Lamech revels in a vengeful violence: “I have killed a man for wounding
me, a young man for injuring me. If Cain is avenged seven times, then
Lamech seventy-seven times” (Gen. 4:23–24, NIV).
My first impulse is to deride and reject everything for which Lamech
and Cohen stand. Lamech’s boast, after all, is specifically countered in
Jesus’s command to forgive seventy-seven times (Matt. 18:22).
Nevertheless, I’ve often found that my arguments don’t carry as much
weight as I’d wish, both with Christians and non-Christians alike. The
violence and suffering of 9/11 stands out so strongly in their minds
that all my theological arguments—about their vain attempts at peace
without eschatology, about Jesus as suffering servant, about the church
as a new creation—seem to fall on deaf ears.

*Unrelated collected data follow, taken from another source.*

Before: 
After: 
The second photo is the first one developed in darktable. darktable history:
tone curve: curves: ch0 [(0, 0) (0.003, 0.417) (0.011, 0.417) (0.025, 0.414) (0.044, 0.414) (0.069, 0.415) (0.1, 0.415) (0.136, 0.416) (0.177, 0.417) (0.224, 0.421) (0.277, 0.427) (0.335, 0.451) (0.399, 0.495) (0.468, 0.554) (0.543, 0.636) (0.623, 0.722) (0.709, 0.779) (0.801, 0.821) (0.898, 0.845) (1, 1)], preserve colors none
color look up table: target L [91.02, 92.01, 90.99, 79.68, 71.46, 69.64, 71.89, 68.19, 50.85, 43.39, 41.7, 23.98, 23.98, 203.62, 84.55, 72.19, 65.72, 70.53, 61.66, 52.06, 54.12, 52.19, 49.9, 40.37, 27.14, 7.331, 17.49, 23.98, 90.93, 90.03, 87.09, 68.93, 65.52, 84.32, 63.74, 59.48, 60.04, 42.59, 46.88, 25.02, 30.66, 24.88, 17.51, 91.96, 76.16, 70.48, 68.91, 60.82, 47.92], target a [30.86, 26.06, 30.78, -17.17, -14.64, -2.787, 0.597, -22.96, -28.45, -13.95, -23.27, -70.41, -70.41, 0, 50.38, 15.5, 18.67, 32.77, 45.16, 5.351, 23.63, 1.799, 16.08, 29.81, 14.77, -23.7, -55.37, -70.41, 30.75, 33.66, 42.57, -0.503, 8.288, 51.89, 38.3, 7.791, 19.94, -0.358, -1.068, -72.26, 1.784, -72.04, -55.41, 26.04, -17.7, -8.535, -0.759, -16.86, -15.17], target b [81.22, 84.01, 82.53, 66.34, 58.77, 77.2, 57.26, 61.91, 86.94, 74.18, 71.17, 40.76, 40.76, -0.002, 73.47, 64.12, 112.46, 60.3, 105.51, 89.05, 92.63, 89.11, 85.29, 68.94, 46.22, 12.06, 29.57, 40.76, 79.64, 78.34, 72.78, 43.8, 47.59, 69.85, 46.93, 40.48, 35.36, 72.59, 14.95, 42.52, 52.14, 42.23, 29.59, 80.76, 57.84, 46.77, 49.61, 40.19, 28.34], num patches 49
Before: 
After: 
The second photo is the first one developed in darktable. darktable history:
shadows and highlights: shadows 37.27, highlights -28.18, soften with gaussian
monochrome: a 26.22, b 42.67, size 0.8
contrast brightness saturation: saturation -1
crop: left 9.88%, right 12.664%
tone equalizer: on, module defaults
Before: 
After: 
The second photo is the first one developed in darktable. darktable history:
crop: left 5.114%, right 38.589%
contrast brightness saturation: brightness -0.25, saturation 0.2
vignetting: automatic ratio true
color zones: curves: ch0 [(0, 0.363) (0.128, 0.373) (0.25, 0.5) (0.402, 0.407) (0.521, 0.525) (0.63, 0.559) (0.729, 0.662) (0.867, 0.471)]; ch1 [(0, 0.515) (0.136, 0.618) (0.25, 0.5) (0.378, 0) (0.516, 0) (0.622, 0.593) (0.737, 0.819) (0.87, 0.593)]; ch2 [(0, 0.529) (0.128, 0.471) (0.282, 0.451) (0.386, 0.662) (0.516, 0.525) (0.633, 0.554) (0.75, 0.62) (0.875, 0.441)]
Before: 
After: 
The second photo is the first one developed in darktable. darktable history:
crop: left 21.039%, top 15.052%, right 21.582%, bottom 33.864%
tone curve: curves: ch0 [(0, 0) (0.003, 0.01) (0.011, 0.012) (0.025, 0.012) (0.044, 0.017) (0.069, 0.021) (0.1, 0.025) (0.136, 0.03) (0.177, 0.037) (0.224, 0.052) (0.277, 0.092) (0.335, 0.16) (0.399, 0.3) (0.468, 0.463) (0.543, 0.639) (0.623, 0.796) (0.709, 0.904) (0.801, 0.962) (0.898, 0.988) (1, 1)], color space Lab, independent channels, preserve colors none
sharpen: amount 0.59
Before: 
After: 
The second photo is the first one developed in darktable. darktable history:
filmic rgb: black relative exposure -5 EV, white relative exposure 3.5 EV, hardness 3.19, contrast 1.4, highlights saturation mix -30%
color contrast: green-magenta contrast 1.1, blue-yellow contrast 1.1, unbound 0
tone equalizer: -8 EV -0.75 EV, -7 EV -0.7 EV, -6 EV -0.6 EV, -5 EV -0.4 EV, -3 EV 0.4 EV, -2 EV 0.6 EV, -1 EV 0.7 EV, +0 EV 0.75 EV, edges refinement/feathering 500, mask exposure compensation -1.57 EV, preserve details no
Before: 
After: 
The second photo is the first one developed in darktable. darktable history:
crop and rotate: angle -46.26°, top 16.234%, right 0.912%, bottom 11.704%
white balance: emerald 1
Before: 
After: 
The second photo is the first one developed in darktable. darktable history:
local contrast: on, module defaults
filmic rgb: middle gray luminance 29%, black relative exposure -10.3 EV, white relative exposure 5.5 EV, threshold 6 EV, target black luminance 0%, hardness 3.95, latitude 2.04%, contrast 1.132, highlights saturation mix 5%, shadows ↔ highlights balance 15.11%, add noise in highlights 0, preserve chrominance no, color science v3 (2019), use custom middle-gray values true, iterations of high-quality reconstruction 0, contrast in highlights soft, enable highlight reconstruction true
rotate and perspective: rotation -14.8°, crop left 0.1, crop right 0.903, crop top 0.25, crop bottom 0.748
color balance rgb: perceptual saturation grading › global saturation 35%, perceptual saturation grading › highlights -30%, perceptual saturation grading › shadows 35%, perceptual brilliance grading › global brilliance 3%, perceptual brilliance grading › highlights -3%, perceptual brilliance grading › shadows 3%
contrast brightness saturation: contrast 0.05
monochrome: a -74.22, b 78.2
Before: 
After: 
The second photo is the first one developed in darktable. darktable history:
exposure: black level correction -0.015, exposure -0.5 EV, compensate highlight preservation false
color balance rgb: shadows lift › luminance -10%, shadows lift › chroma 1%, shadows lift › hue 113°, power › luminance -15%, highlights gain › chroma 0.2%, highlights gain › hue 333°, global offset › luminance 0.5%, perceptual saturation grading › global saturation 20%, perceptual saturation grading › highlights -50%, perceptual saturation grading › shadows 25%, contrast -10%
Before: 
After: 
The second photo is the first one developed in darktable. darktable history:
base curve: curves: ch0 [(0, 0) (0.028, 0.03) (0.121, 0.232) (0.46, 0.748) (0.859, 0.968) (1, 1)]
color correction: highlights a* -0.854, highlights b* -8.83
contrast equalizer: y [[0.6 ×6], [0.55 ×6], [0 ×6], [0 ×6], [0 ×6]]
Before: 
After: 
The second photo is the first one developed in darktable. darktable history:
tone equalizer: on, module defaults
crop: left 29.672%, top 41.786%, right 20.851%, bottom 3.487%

But perhaps I’m going about things wrong. What if my carefully
crafted arguments against violence are less compelling than singing and
giving voice to lament over the evil in the world? What if, as John
Howard Yoder suggests, the ultimate source of violence goes deeper than
any rationalization we give for violence?2 What if the
antidote for Lamech is thus not argument but lament? Perhaps we are to
sing the kinds of songs that Jesus himself sang as he suffered (Matt.